### [Task to complete]
Nothing but the lines from the one containing "pyautogui.moveTo(296, 392)" through the end of the entries should be set down, each exactly as written.

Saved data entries
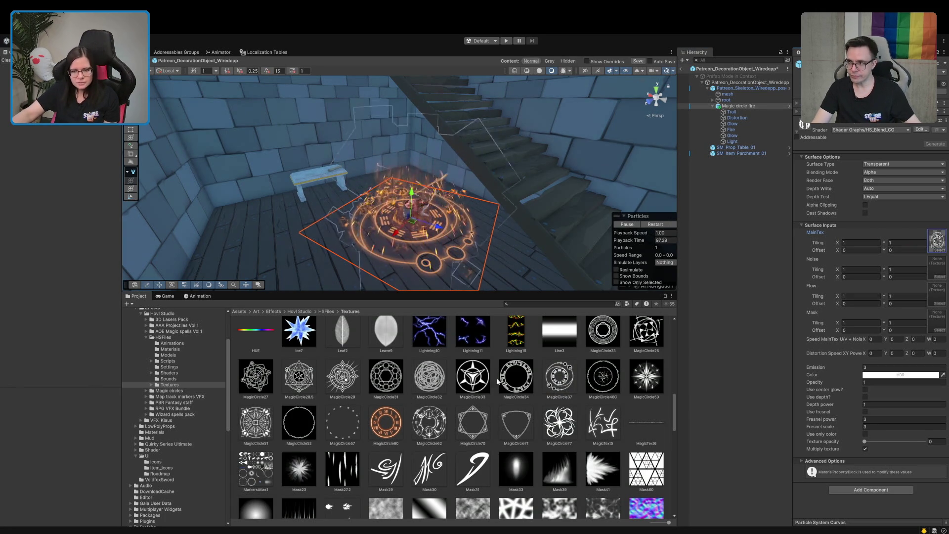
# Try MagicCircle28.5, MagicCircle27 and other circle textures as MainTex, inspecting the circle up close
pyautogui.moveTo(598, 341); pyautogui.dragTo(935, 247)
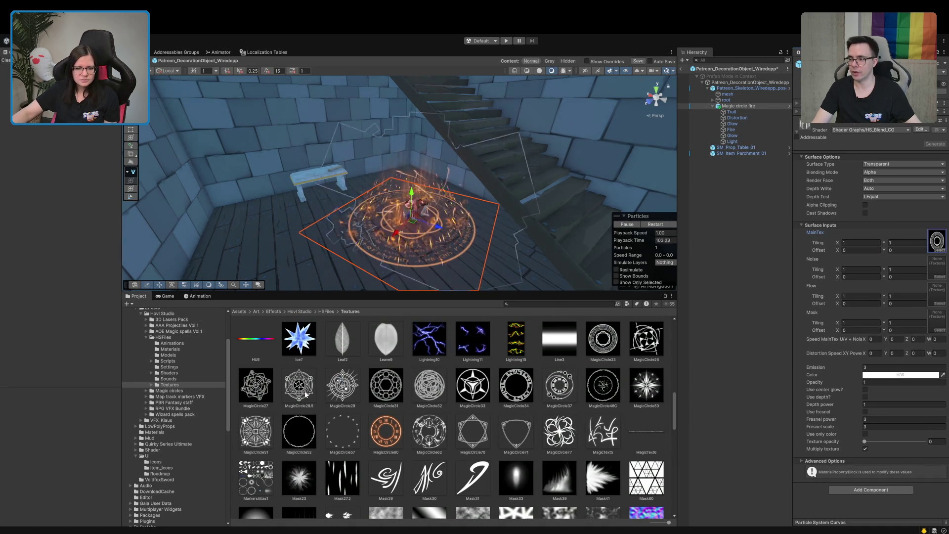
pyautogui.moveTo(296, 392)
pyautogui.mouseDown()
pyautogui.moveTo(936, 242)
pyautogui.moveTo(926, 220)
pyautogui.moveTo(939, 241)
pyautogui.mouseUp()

### [Solution to this problem]
pyautogui.moveTo(296, 392)
pyautogui.mouseDown()
pyautogui.moveTo(936, 242)
pyautogui.moveTo(926, 220)
pyautogui.moveTo(939, 241)
pyautogui.mouseUp()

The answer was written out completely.